Benchmarking¶
Performance claims should be reproducible, not rhetorical. This page explains exactly how mindoff-dataport is measured, what the numbers mean, and how to run the same benchmark on your own machine. The headline is simple: streaming mode holds near-constant peak memory regardless of dataset size, while raw library loops grow linearly with the data.
The Claim¶
Streaming mode holds near-constant peak memory as dataset size grows. Raw library loops are O(n) in peak memory; streaming is roughly O(1). Runtime is linear for both. Adding the template-driven compile step costs something; the benchmarks show how much.

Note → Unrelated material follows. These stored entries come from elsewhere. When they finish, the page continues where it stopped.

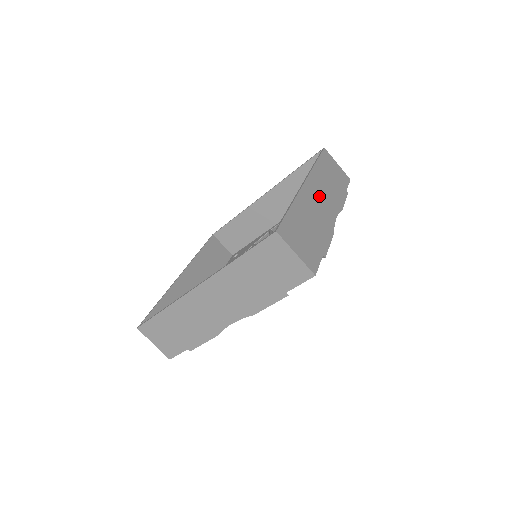
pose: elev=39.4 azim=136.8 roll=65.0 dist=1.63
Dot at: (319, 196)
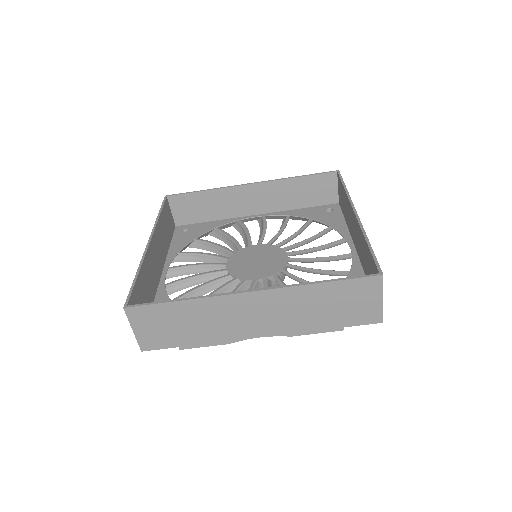
Dot at: occluded
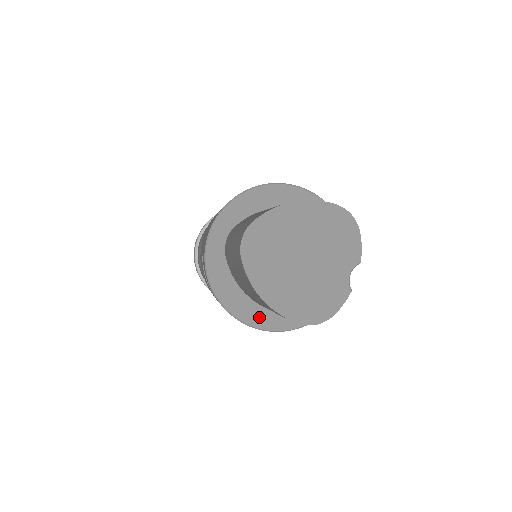
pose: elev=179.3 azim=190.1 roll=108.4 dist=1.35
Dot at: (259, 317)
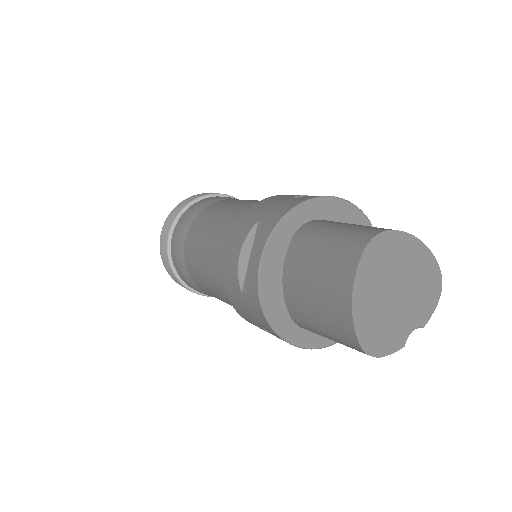
Dot at: (277, 312)
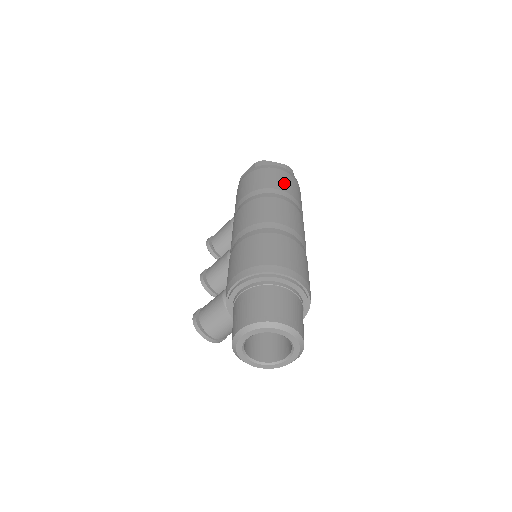
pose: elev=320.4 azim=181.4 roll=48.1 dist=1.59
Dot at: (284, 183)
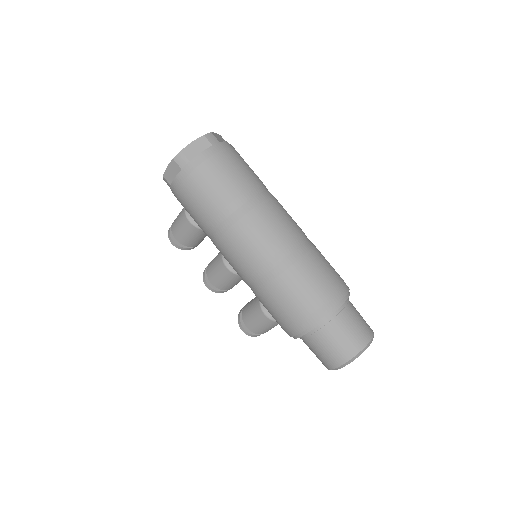
Dot at: (234, 177)
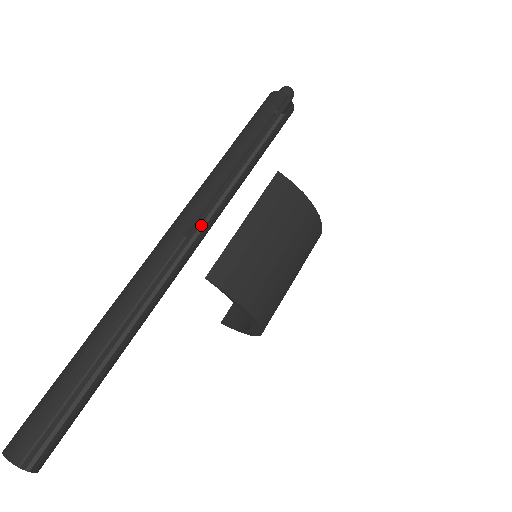
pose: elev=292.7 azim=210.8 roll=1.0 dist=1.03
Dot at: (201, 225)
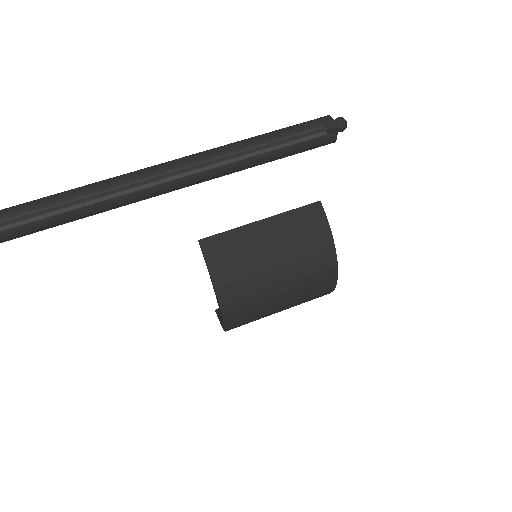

The comparison is against the most direct alternative: writing the same styled output by hand with raw openpyxl, xlsxwriter, and ReportLab loops. Those "manual styling" baselines hardcode every color, border, font, row height, and column width in Python; no template is read. They are the speed ceiling for pure writing with no design layer. Mindoff adds a compile step on top of that; the benchmark measures the cost of that template-driven convenience.
Results¶
1. XLSX Export¶

Fig. 1: XLSX export. Left: wall-clock time for all Mindoff modes; both streaming and fidelity scale linearly (O(n)). Right: peak RSS; Mindoff streaming holds near-constant while the openpyxl and xlsxwriter raw loops grow with dataset size. Fidelity is excluded from the memory panel because it is an in-memory mode intended for smaller outputs, not a fair memory comparison.
2. PDF Export¶

Fig. 2: PDF export. Left: wall-clock time; linear O(n) scaling. Right: peak RSS; Mindoff streaming versus the ReportLab raw loop.
Methodology¶
| Aspect | Detail |
|---|---|
| What's timed | compile() + export() combined. Template extract() is excluded; it's a one-time setup cost. |
| Metric | Median of repeated runs; shaded bands show ±1σ across runs. |
| Data | Synthetic 5-column Parquet (int, str, str, float, date). |
| Baselines | Raw openpyxl / xlsxwriter / ReportLab loops applying identical layout and styling cell by cell. |
| Warm-up | One warm-up pass is discarded before measurement, to avoid cold-import and OS file-cache effects. |
| Fairness | Baselines render the same visible data, report structure, and style intent as the template-driven output. Saved artifacts are refreshed at the start of each run so comparisons never mix old and new outputs. |
Why Memory Is the Story¶
Streaming reads Parquet in batches (default 50K rows) and writes incrementally, so peak RSS barely moves as rows scale. The raw library loops load the full dataset into memory before writing, so their peak RSS climbs in step with the data. For large exports, that's the difference between a job that fits in a container and one that gets killed by the OOM reaper.
What Is Not Measured¶
- Template design-time productivity: how fast a team can build or change a report layout in Excel. This is arguably the library's biggest win, but it isn't a runtime number.
- Template extraction / schema creation: a one-time step, excluded from timed results.
Method Set¶
XLSX
| Method | What it does |
|---|---|
| mindoff fidelity | Template-driven workflow, full style fidelity |
| mindoff streaming-openpyxl | Template-driven workflow, streaming output |
| mindoff streaming-xlsxwriter | Template-driven workflow, streaming with the xlsxwriter engine |
| openpyxl (manual styling) | Raw openpyxl write, all styles hardcoded in Python |
| xlsxwriter (manual styling) | Raw xlsxwriter write, all styles hardcoded in Python |
| Method | What it does |
|---|---|
| mindoff fidelity | Template-driven PDF export without an explicit chunk override |
| mindoff streaming | Template-driven PDF export with streaming_chunk_rows chunking |
| reportlab (manual styling) | Raw ReportLab report with the same title, table, sizing, and styles hardcoded in Python |
Run It Yourself¶
The benchmark ships with the repository under examples/benchmark/.
# Quick dev run (2 row scales, 1 run, no warm-up)
python examples/benchmark/run.py --quick
# Full publish run (4 XLSX scales up to 500K rows, 5 runs, warm-up enabled)
python examples/benchmark/run.py --full
# Custom override
python examples/benchmark/run.py --runs 3 --timeout 180
# Guard: fail if fidelity XLSX is not a speed winner vs openpyxl at 1K/10K
python examples/benchmark/assert_fidelity_speed.py
If the benchmark template is missing, regenerate it first:
Output Artifacts¶
| File | Description |
|---|---|
output/results.csv |
Results per method and row count: std dev, compile time, rows/s, output path, peak MB per 10K rows, file MB per 10K rows |
output/files/ |
Representative XLSX and PDF outputs from the final measured run for each method and row count, grouped by format |
Reading the numbers in context
The right way to choose a mode isn't "which is fastest" but "which fits my data." For modest reports, fidelity gives you every feature at competitive speed. For large or unbounded exports, streaming trades a few features for a memory profile that simply doesn't grow. The Exporting to Excel guide has the decision table.